A chocolate bar is enjoyed by many people.

Chocolate bars are enjoyed by many people.

(11) Non-kind-predicates:

A cell phone is expensive in Japan.

Cell phones are expensive in Japan.

In addition, the participants received negative feedback from the instructor about non-well-established kinds, non-kind-predicates and bare nouns; the use of a definite singular in (12) is inappropriate as there is no generic interpretation.

(12) # The chocolate bar is enjoyed by many people.

Bare singular count nouns, exemplified in (13), are ungrammatical.

(13) * Lion lives in Africa.

The instruction sessions included time for participants to work by themselves, in pairs or small groups. For practice on the generic use of articles, the participants were given pictures and asked to create generic sentences of the type they had received instruction on. For example, participants were provided with a list of kind predicates and pictures of objects and animals that are used for NP-level generics. They were instructed to produce their own sentences by using a kind predicate with a picture, e.g. The Oreo cookie is sold throughout many countries. Other exercises included fill-in-the-blank texts where the articles were removed and participants had to work out which article (the or a) was appropriate or they had to decide which noun phrase best suited the context.⁷

6 Analysis of results

The analysis of the results is based on obtaining the mean rating for each item type from the AJT for the pre- and post-tests. For example, perhaps participants rated the definite singular NP-level generic items as 2, 1, 3, 3 etc., thus the mean rating for 2, 1, 3, 3 would be 2.3. Once the mean ratings were calculated for the different types of items (see Table 2), we ran several non-parametric statistical tests as the assumption for parametric tests was not met. Comparisons between the native control (NS) group and the two L2 learner groups were performed using Kruskal–Wallis tests, Mann–Whitney U tests and two Freidman tests. Wilcoxon signed-rank tests were performed for within-instruction group comparisons. The NS group performed as expected across the target items in the AJT. Their ratings match those of NS ratings from Ionin et al. (2011) and Snape (2013). The NS responses thus support test validation for the AJT.

7 Results

The results in Figure 1 from all the tests show the average of correct judgements for acceptable sentences by each participant group for the definite second mention conditions. The results from Kruskal–Wallis tests show that the NS group and the L2 learner groups are not statistically different from each other on definite singulars (χ² = 2.066, p = .356) and there is no difference in ratings of indefinite singulars (χ² = 2.162, p = .339), the inappropriate article for the context. These results are important to note as they demonstrate that the L2 learners have a basic understanding of the English article system as ratings are high for the definite singular in second mention contexts (a rating of 3.9 or above) and low for the indefinite singular (2.2 or lower).

> **PROBLEMS TO SOLVE**
a. Translate this sentence from the passage on teaching English articles into Spanish: "The instruction sessions included time for participants to work by themselves, in pairs or small groups."
b. Answer these questions using the passage on teaching English articles:
(i) What were the pictures given to participants for NP-level generics pictures of?
(ii) Which tests were run for within-instruction group comparisons?
(iii) What rating did the L2 learners give the definite singular in second mention contexts?
c. Pick up the passage on teaching English articles after its final sentence and continue it for a few sentences.
The listing plays no part in what follows.

> **RAW DATA**
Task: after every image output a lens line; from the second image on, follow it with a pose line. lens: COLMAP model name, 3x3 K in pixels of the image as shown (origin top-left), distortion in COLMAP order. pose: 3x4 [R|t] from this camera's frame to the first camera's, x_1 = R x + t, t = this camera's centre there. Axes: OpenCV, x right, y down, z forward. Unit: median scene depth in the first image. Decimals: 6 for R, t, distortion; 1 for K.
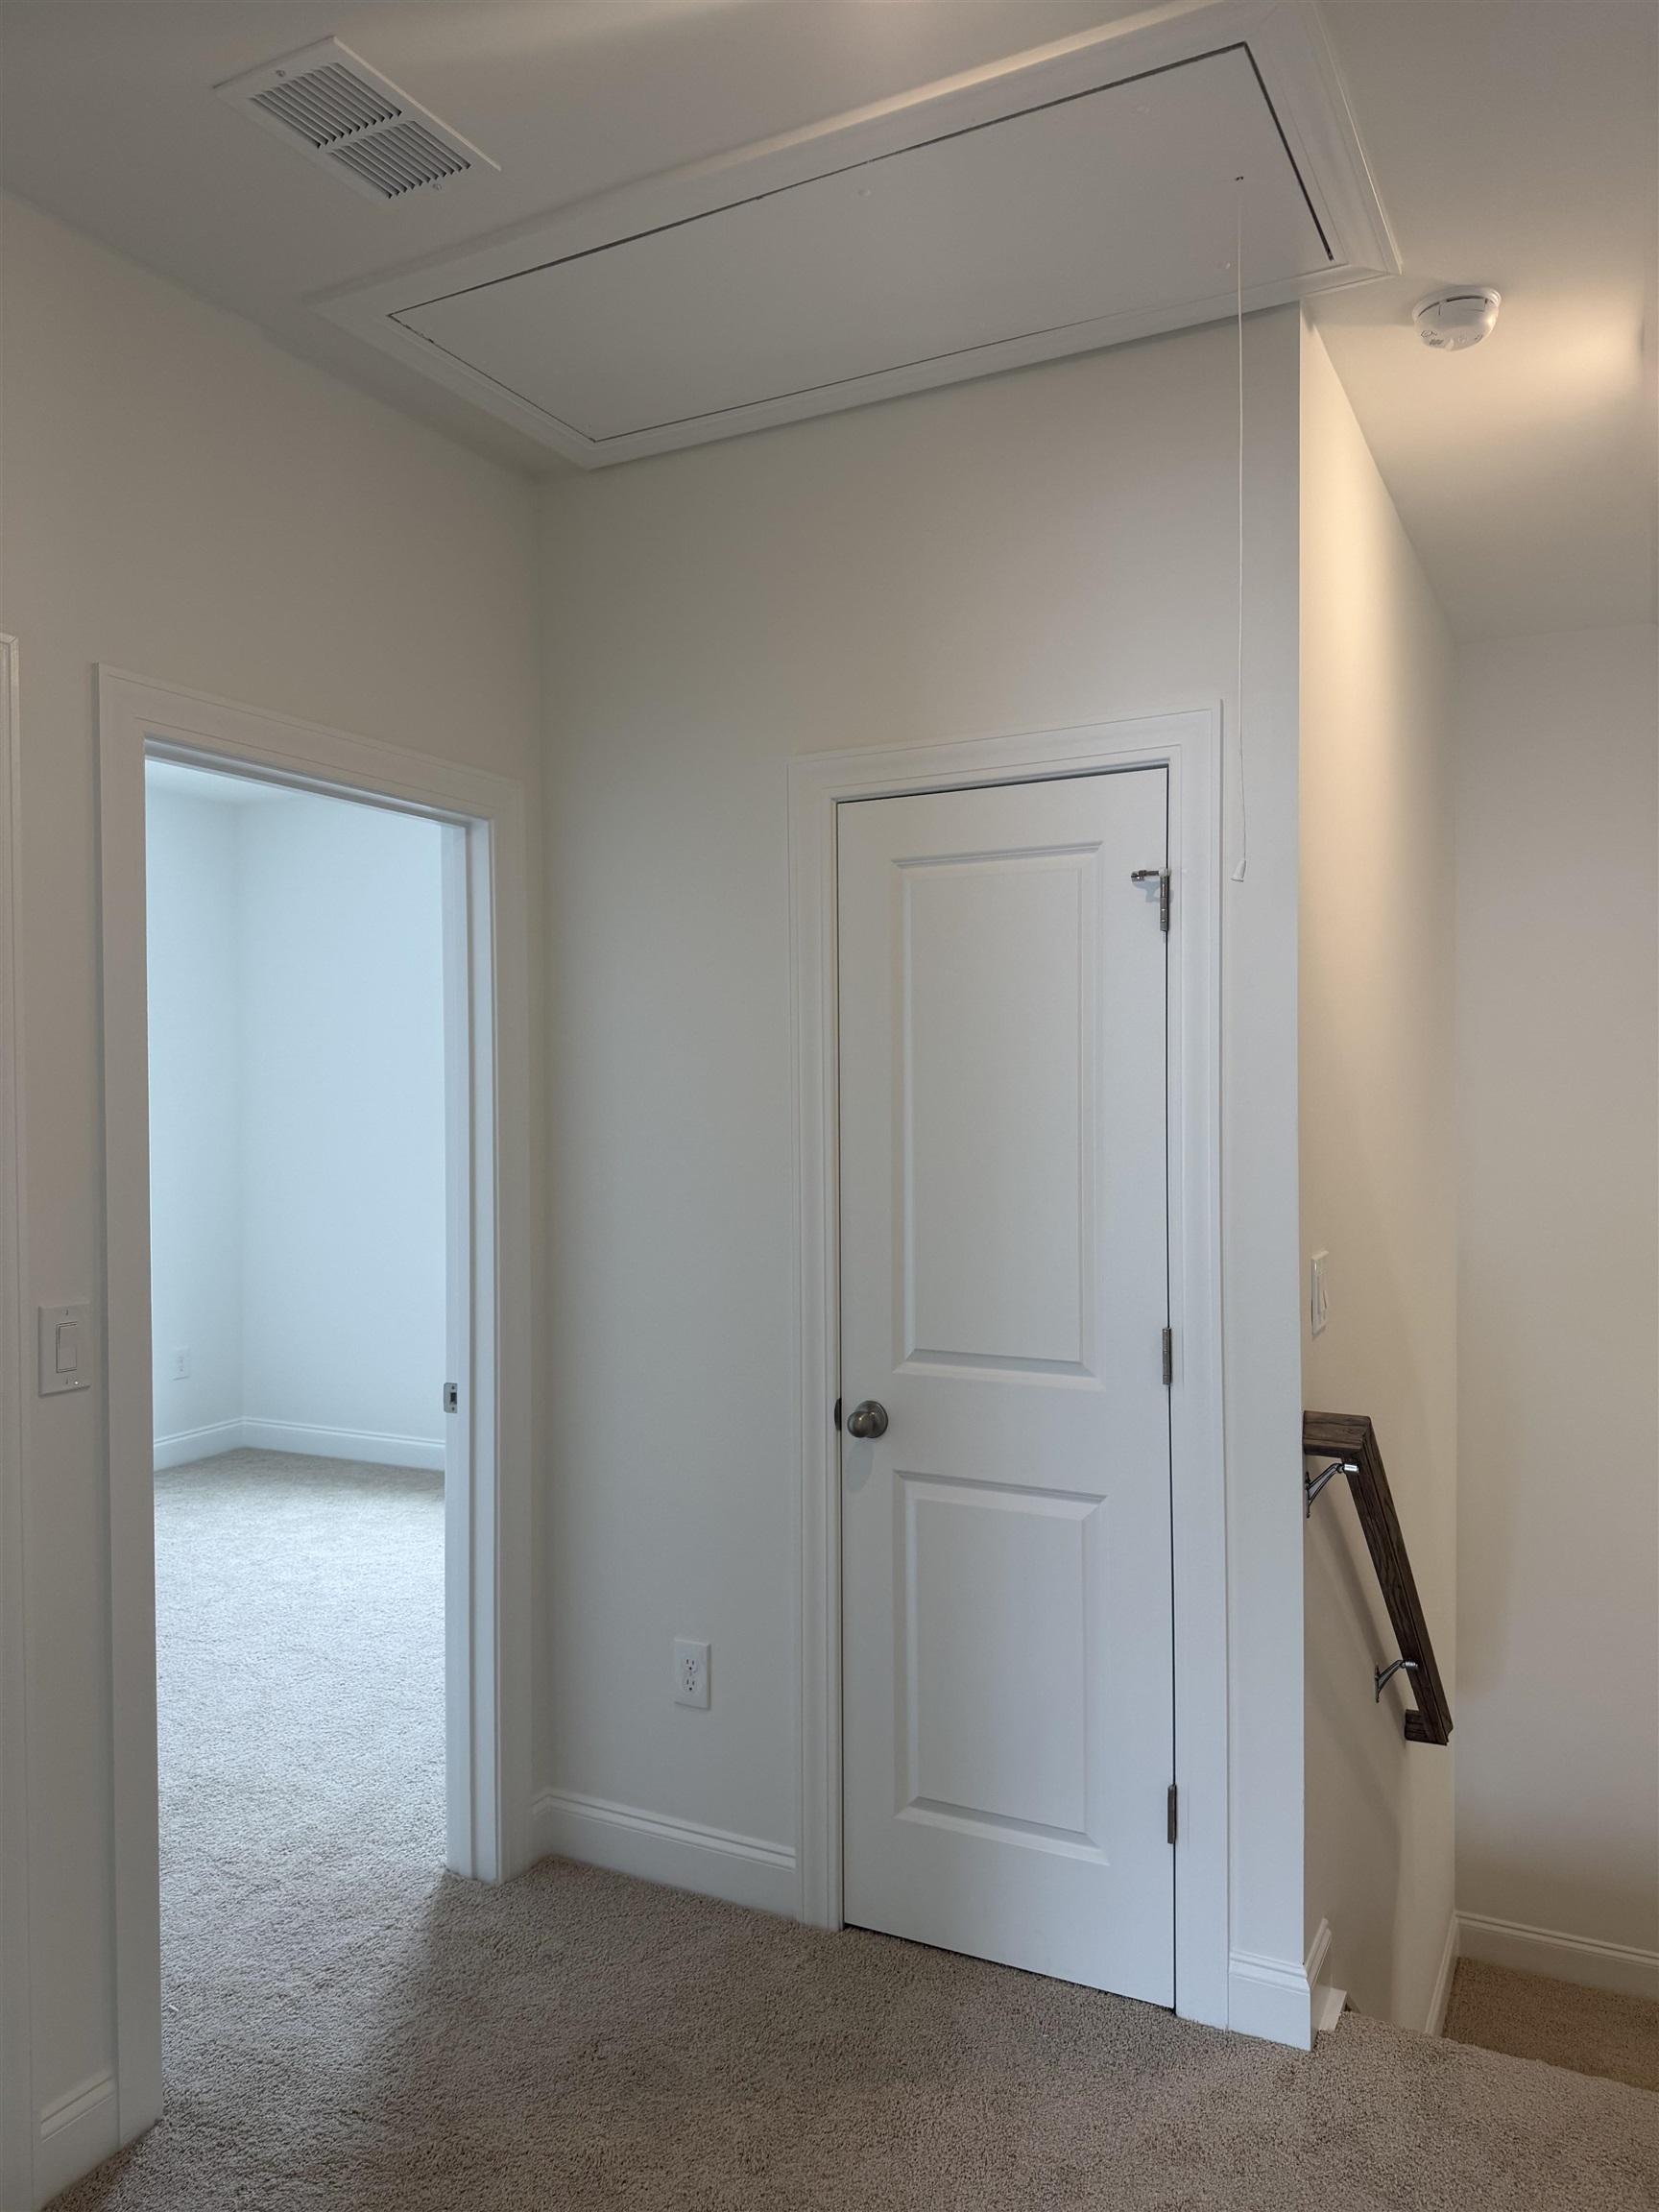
lens RADIAL K [[1548.1, 0, 831.5], [0, 1548.1, 1100.9], [0, 0, 1]] dist [0.010866, 0.001919]
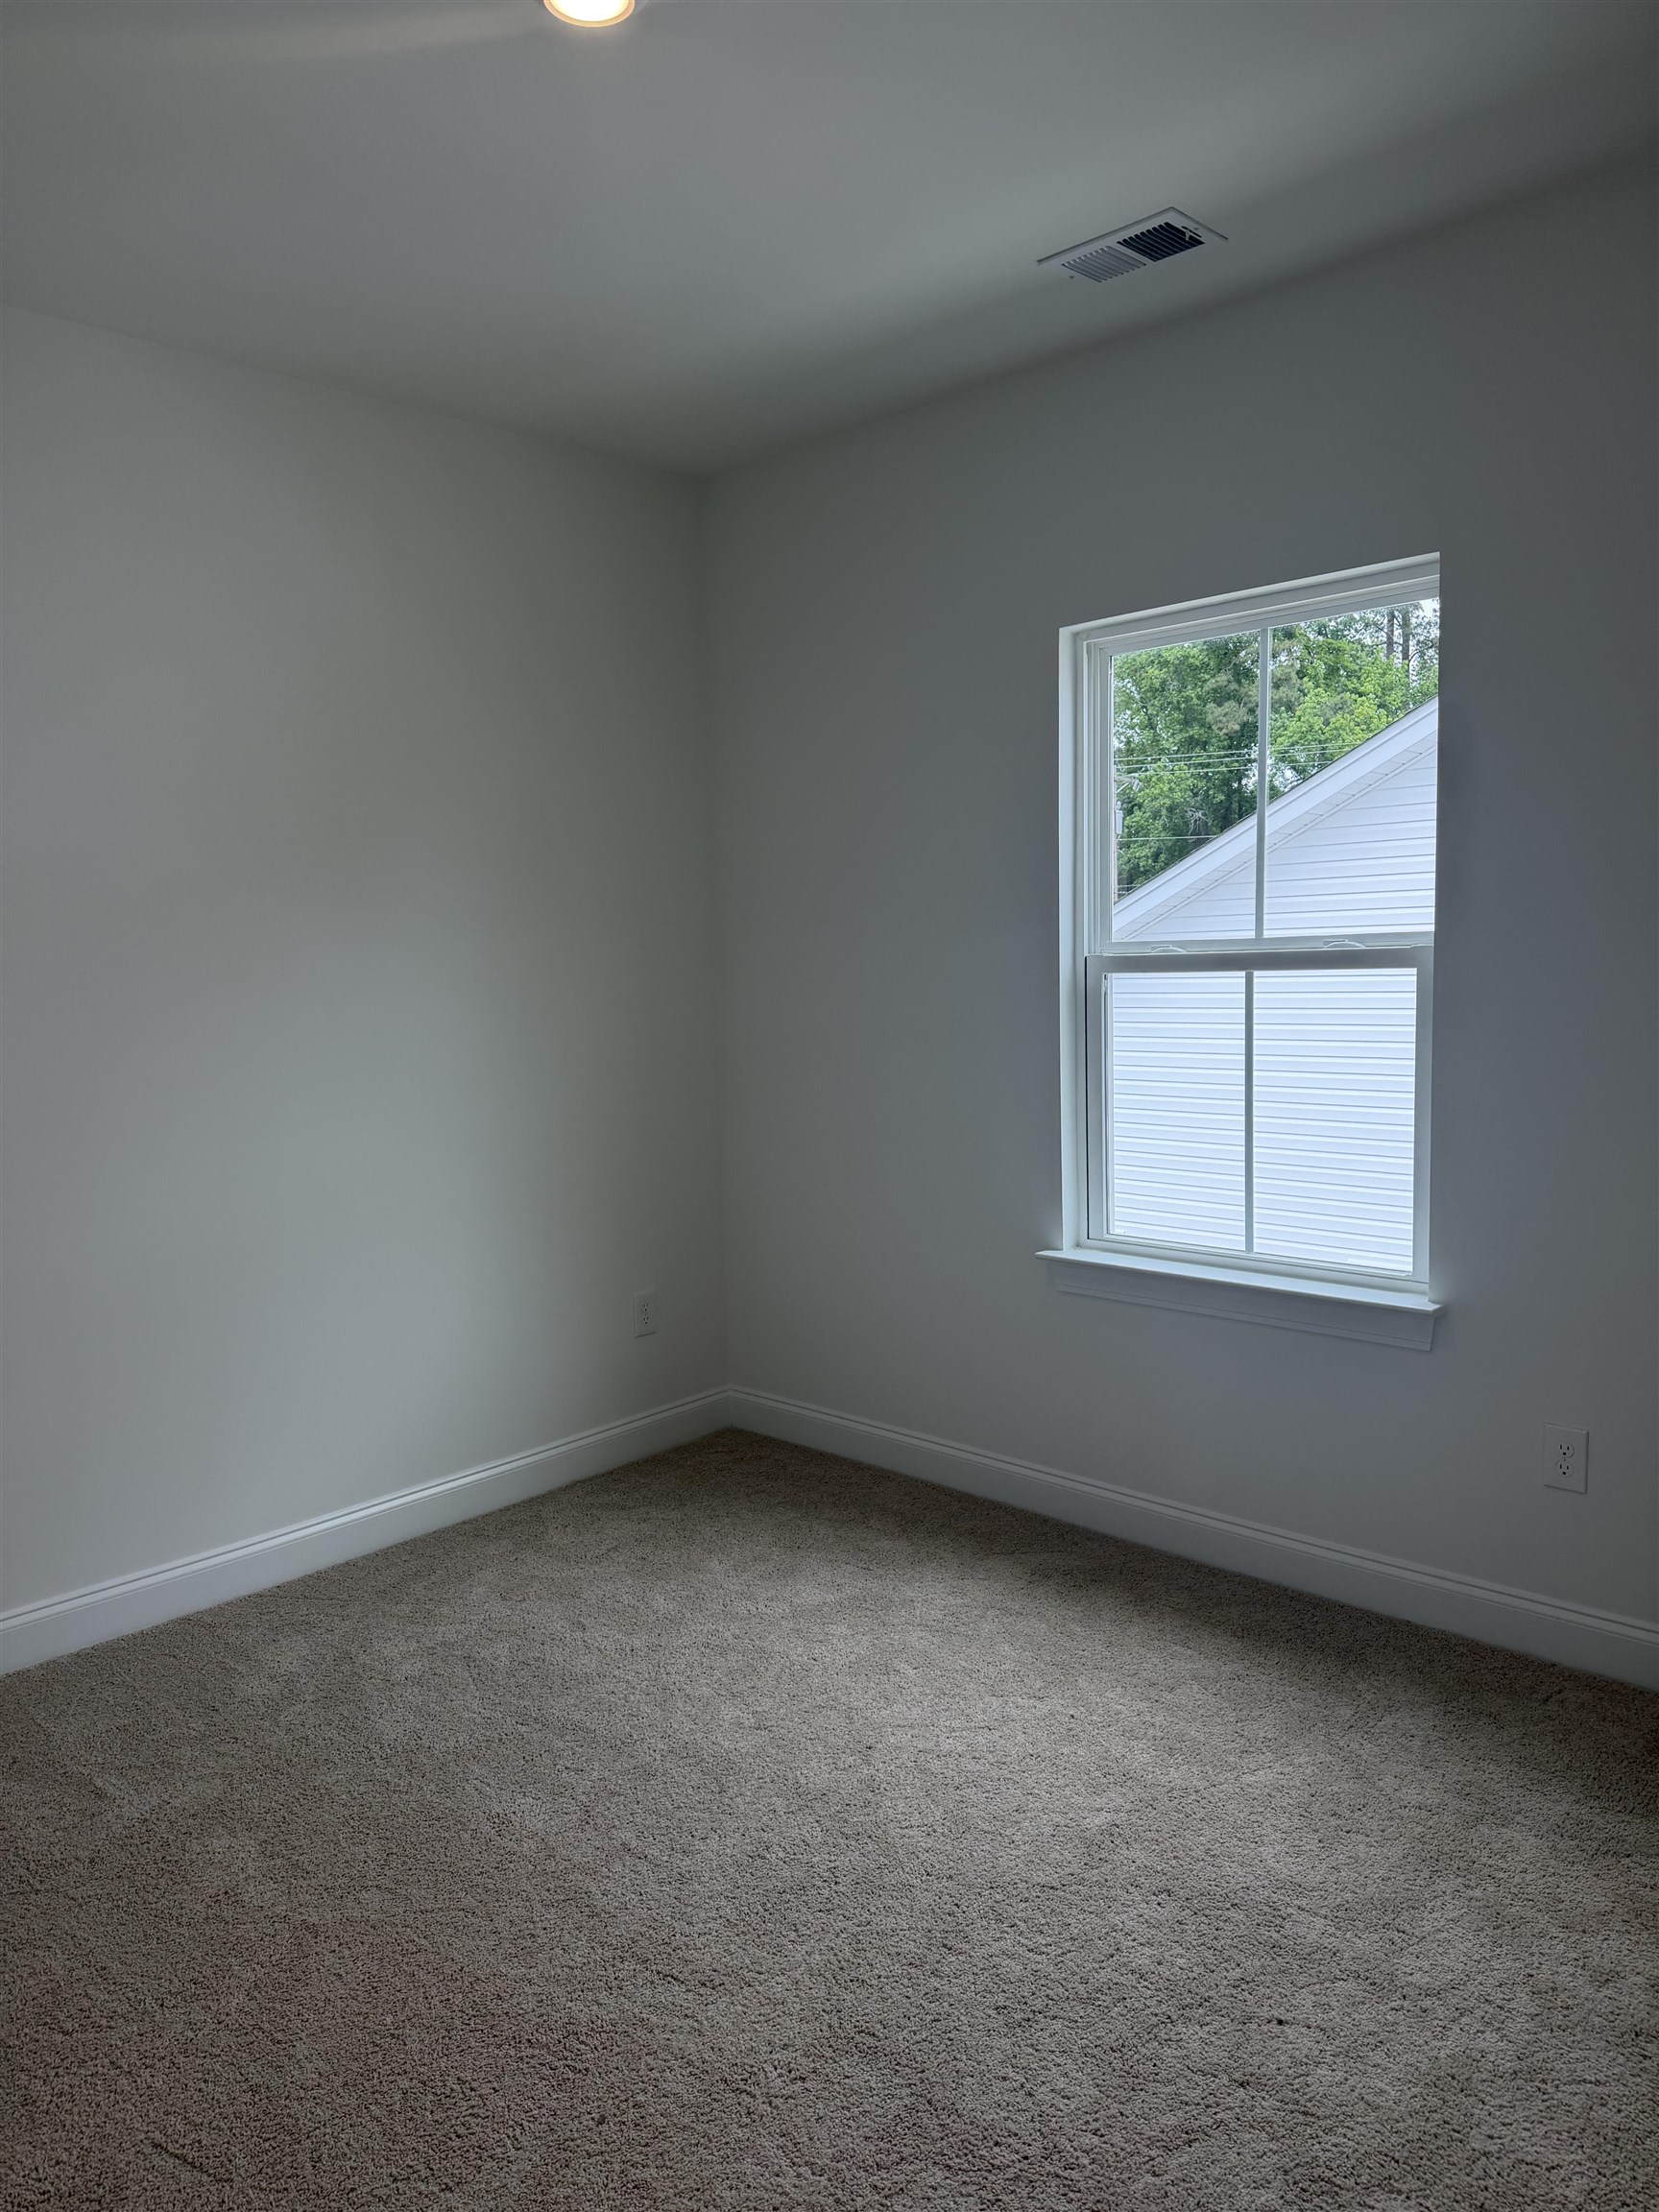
lens RADIAL K [[1548.1, 0, 830.8], [0, 1548.1, 1106.4], [0, 0, 1]] dist [0.010866, 0.001919]
pose [[0.960013, 0.018024, -0.279373, -0.173984], [0.008016, 0.995747, 0.091785, 0.015284], [0.279839, -0.090354, 0.955786, 0.435467]]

> **OUTPUTS IN ORDER**
a. Las sesiones de instrucción incluyeron tiempo para que los participantes trabajaran solos, en parejas o en grupos pequeños.

b.
(i) Objects and animals.
(ii) Wilcoxon signed-rank tests.
(iii) A rating of 3.9 or above.

c.
Figure 1.

Mean ratings (scale = 1–4) for definite second mention singular.

Figure 2 and Table 4 show the pre-test results from the NP-level generic contexts from the three groups. To simplify the results reported in this paper, only the ratings for definite singulars, indefinite singulars and bare plurals are presented in the figures reporting the results of the generic conditions.

Figure 2.

Mean ratings (scale = 1–4) for pre-test results of NP-level generics.

Table 4.

Means ratings (scale = 1–4) and standard deviations (in brackets) for pre-test results of NP-level generics.

	def sing	*indef sing	bare pl
Native Controls	3.3 (0.25)	2.0 (0.11)	3.9 (0.21)
Instruction group	2.1 (0.24)	2.1 (0.08)	3.4 (0.23)
Control (no instruction) group	2.5 (0.31)	2.2 (0.16)	3.4 (0.43)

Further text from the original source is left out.